Visual SFM with preemptive matching, shared internal calibrations, and radial distortion estimation again did not produce a reasonable solution. The new approach is almost twice as fast as Visual SFM, which shows that Deferred Feature Matching and Subset Bundle Adjustment can scale to bigger datasets.
Volcanic Bomb
The Volcanic Bomb dataset is also used by James and Robson (2012) in the same publication as the Volcano dataset and features many high resolution images of a "volcanic bomb". A volcanic bomb is a mass of molten rock that is ejected from a volcano during an eruption and then cools and solidifies in flight. This particular sample is from the Soufriere Hills volcano on Montserrat, and shows the cracked outer surface and deep crevices of a "bread-crust" bomb. The dataset consists of 210 images and is the largest one shown here. The images have a resolution of 4272 by 2848 pixels and were acquired with a Canon EOS 450D and a 50mm lens. Radial distortion was handled as with the Volcano dataset. The sample was placed on a turntable and multiple rings of images were taken in addition to some hand shots from the top. To provide the reconstruction with images from the bottom of the sample, the sample was turned around, and the acquisition was repeated. This creates an interesting scenario for our SfM pipeline. The best place to start the reconstruction is somewhere "in the middle", which in this case is the intersection point where the rings of both inclinations meet. However, the user has to pick the initial image pair, and while "the middle" was pretty obvious in the previous datasets, this is not the case in this one. For this reason, the following tests include the results for the new approach twice, once for an unoptimal starting point, denoted "+badStart", and once for a good initial image pair, denoted "+goodStart".

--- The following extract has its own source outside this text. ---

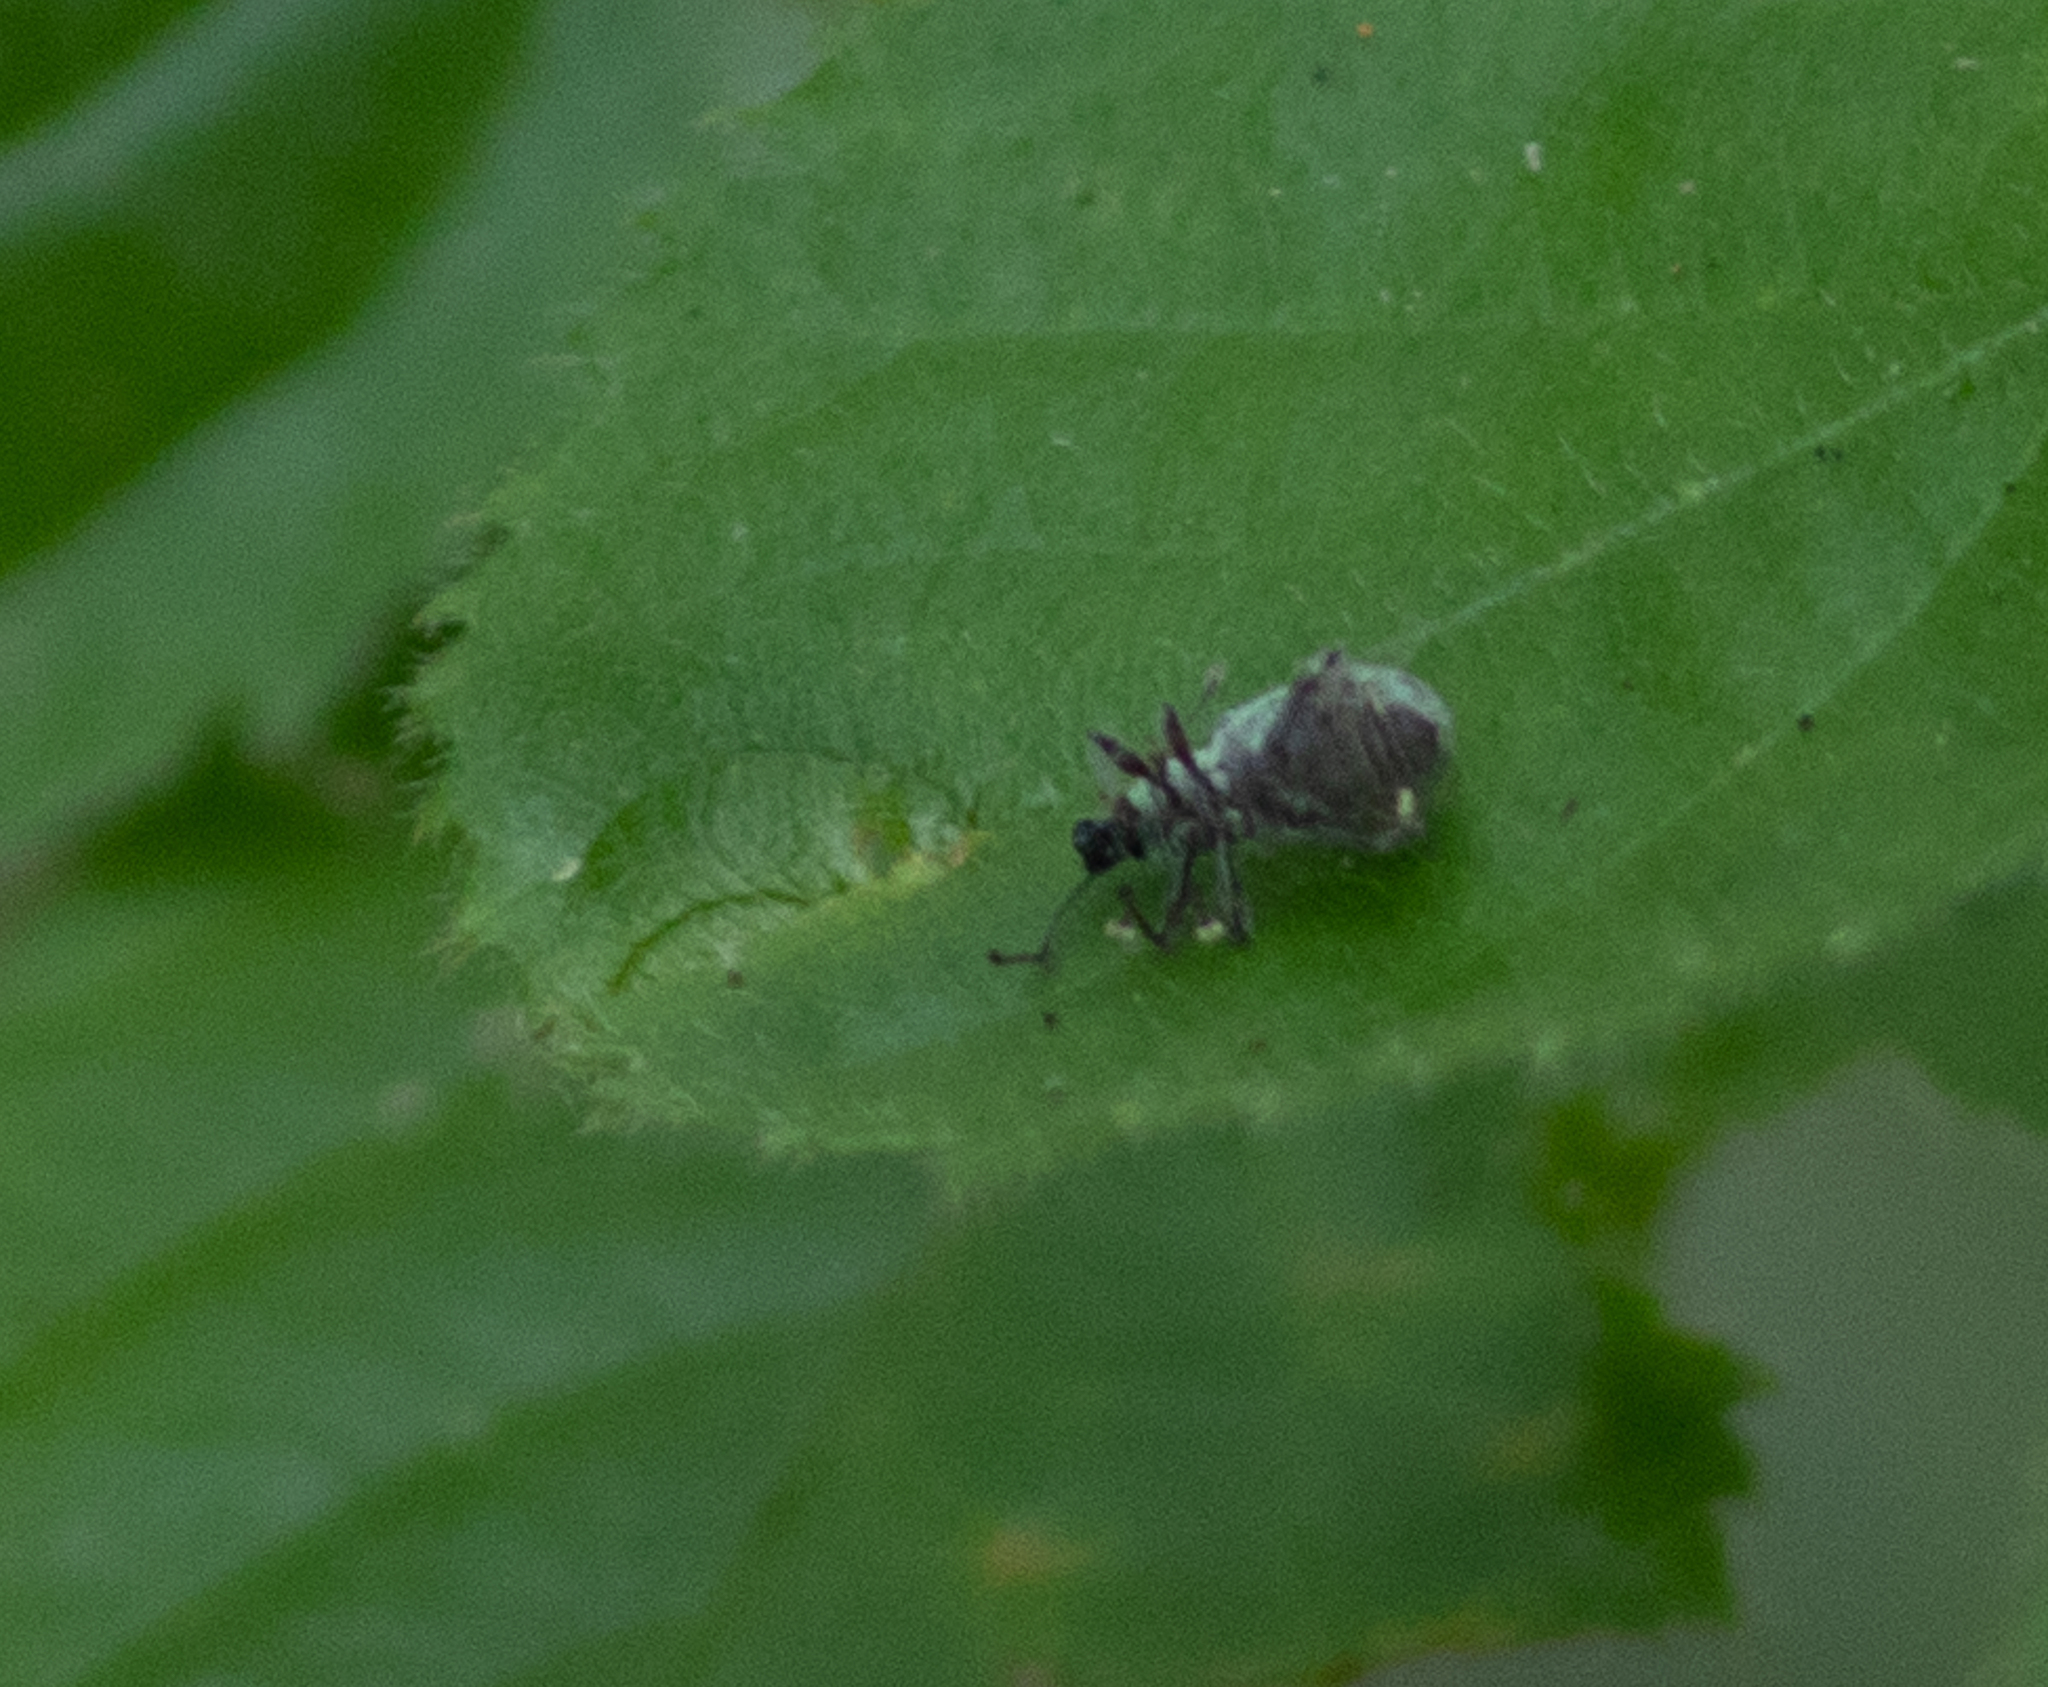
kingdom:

The reconstruction speeds can be seen in the following figure.

Speed comparison on the Volcanic Bomb dataset.

Visual SFM with preemptive matching, shared internal calibrations and radial distortion estimation was unable to produce a reasonable reconstruction again. Visual SFM with individual internal calibrations performed extremely well on this dataset in terms of speed, pulling equal with the new approach. However, previous datasets already revealed that individual internal calibrations can severely degrade the reconstruction quality. As fast as Visual SFM with individual internal calibrations is on this dataset, its shared internal calibrations mode is extremely slow, taking about twice as long in total. When started from a bad initial image pair, the new approach performs about as well as Visual SFM with individual internal calibrations. From a good initial image pair, it is slightly faster, but the difference is almost negligible. This would indicate that while the new approach can scale to over 200 images and still compete with Visual SFM, some additional optimizations might be necessary to ensure scalability beyond that number of images.